Why do we read? The number of words that we are exposed to during our day to day activities is astounding. Netflix, newspapers, novels and conversations to name a few. Unsurprisingly these words have the profound ability to whip up any number of thoughts that eventually map through into our actions and beliefs. They often springboard us to our achievements and console and guide us during hard life lessons. They are invaluable in helping us to be the best version of ourselves, and to continually learn and improve.
Despite the joys in the stories themselves, there are other happy collateral benefits that come from reading. The strengthening of a bond when a parent lovingly reads to a child, for example. We don’t need to look far to start compiling evidence that keen readers and a happy, successful life often go hand in hand. When someone asked the future-thinker and technology entrepreneur Elon Musk how he learned to build rockets he simply stated ‘I read books.’(1) Reading books is a common pattern that we see in ultra-successful people. Without books and writing, we would struggle to assimilate the compounding knowledge of humans and all those who have come before us. Instead, as we build upon ever increasing knowledge base our understanding and innovation as a species continues to astound us.

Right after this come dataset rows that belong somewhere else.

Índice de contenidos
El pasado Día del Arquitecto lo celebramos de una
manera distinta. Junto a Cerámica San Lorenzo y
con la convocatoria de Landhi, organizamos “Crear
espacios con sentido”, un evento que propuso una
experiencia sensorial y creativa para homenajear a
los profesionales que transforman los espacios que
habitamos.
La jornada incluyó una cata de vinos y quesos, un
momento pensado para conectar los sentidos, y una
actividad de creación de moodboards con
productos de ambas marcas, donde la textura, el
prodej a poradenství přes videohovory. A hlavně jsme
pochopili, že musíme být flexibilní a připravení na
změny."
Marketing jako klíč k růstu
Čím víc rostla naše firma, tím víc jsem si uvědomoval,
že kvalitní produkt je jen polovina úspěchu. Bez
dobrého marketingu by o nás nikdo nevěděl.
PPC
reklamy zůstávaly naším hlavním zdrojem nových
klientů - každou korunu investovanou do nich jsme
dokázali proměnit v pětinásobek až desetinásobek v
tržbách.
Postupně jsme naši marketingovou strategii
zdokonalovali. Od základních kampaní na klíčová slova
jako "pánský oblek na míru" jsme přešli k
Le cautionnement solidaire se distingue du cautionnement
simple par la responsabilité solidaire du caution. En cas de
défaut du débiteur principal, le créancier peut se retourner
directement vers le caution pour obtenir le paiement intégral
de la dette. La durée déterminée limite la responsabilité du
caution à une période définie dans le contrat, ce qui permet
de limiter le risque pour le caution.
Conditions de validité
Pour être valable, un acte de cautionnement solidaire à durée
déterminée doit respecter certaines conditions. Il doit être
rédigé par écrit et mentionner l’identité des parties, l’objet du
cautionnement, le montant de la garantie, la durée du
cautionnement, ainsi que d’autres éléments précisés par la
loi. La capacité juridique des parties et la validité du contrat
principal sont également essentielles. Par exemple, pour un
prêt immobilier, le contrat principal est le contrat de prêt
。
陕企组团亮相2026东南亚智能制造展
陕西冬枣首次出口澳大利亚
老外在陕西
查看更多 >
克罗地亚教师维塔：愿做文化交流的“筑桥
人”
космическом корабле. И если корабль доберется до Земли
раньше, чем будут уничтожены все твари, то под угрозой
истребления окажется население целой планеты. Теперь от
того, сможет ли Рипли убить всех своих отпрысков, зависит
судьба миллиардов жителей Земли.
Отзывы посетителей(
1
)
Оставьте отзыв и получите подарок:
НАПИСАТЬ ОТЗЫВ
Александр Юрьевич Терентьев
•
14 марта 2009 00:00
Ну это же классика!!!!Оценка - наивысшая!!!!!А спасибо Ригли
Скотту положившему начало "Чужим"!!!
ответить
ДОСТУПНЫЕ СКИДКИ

Through the use of words and books we can learn how to communicate, how to teach children right from wrong, how to express our thoughts and feelings, learn to how to a cook a certain recipe, speak a different language and indeed, learn how to build rockets.
So to revisit my earlier question - why do we read? Because it makes us communicate more efficiently and makes us smarter and happier. It helps us find meaning and healing in life. But most of all, we read because it makes us, our lives, and the lives of those around us, better.